SOURCE DOCUMENT START
Senate Republicans Propose Additional Loans for Small Firms
(Bloomberg) -- Senate Republicans are proposing further aid to U.S. small businesses hit by the coronavirus pandemic.
A second round of the Paycheck Protection Program would target help to those worst affected, and a new government-guaranteed, long-term loan initiative of almost $60 billion would be created for seasonal firms and those in low-income communities.
The proposal, released Monday, is the opening bid by Republicans in negotiations with Democrats on additional help for small businesses as part of the broader coronavirus relief and stimulus package Congress is trying to pass in the coming weeks.
Senate Republicans would create a new program with Small Business Administration loans of as much as two times a borrower’s annual revenue, not to exceed $10 million, with a maturity of as long as 20 years at 1% fixed interest and payments deferred for two years, according to a summary of the plan.
It’s designated for seasonal businesses and those in low-income communities with 500 or fewer employees that have had at least a 50% reduction in revenues in the first or second quarter of this year compared with last year. The funds could be used for working capital, acquisition of fixed assets to refinance existing debt, the plan showed.
“It provides them flexible, long-term working capital to help ensure that these most vulnerable and underserved small businesses don’t go out of business because of the pandemic,” Senator Marco Rubio of Florida, chairman of the Small Business & Entrepreneurship Committee, said on the Senate floor.
SOURCE DOCUMENT END
EXTRACTED MATERIAL START
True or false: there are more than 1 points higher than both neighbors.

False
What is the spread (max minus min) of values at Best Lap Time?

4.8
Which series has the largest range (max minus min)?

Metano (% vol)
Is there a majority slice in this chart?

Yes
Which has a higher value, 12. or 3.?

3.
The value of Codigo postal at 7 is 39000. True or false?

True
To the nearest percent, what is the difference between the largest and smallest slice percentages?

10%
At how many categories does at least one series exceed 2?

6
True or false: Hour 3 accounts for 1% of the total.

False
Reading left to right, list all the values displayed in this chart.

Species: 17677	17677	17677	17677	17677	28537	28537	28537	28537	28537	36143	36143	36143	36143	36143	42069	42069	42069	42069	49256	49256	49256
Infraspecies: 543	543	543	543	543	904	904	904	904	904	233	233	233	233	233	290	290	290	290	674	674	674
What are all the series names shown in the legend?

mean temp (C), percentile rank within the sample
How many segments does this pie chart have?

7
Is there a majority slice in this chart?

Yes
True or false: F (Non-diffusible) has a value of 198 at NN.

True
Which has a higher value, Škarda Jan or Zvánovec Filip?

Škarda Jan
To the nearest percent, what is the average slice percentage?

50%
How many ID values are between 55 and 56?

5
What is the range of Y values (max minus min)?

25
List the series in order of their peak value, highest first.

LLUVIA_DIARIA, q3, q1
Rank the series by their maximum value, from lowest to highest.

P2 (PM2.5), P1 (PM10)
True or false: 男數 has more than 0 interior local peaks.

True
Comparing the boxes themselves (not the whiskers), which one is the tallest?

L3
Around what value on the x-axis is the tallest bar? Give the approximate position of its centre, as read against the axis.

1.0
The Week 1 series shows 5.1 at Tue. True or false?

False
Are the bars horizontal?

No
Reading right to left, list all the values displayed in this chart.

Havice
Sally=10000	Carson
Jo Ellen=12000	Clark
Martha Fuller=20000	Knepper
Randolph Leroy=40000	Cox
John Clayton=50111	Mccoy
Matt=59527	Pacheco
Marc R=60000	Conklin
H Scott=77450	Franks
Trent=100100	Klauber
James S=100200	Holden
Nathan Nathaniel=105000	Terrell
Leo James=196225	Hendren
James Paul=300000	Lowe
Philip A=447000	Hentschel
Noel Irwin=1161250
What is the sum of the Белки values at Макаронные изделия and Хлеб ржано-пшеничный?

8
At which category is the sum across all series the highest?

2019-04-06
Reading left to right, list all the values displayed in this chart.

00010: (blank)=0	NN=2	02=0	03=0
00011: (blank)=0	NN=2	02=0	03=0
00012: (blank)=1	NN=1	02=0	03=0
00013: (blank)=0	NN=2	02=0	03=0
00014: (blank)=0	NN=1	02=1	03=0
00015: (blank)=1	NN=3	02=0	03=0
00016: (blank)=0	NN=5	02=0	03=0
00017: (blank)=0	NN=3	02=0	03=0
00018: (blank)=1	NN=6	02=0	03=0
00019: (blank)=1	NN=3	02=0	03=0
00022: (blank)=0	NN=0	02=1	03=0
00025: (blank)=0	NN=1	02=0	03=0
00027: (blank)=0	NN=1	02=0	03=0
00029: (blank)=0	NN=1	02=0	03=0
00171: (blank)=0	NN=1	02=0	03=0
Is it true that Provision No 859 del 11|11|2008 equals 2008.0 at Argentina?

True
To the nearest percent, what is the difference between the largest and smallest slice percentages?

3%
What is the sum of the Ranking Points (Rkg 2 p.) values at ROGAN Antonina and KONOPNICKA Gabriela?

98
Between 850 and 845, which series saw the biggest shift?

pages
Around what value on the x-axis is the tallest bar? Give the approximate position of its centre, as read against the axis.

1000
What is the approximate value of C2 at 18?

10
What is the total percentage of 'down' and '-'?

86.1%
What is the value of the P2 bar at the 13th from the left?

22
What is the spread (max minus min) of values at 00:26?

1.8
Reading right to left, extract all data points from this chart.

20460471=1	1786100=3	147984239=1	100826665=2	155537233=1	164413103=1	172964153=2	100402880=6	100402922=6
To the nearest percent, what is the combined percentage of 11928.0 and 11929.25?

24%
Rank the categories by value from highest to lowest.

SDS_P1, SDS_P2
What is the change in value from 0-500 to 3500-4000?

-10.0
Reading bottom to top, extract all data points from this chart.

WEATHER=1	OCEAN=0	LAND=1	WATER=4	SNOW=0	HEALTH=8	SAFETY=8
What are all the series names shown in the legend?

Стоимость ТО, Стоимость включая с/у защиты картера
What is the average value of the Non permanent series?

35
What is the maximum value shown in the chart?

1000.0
EXTRACTED MATERIAL END
PROBLEM DETAILS
The small-business loan article above gives the terms of the proposed Small Business Administration loans. List each of those terms.

OUTPUT OF THE EXERCISE
- Loans of as much as two times a borrower's annual revenue
- A cap of $10 million per loan
- A maturity of as long as 20 years
- A 1% fixed interest rate
- Payments deferred for two years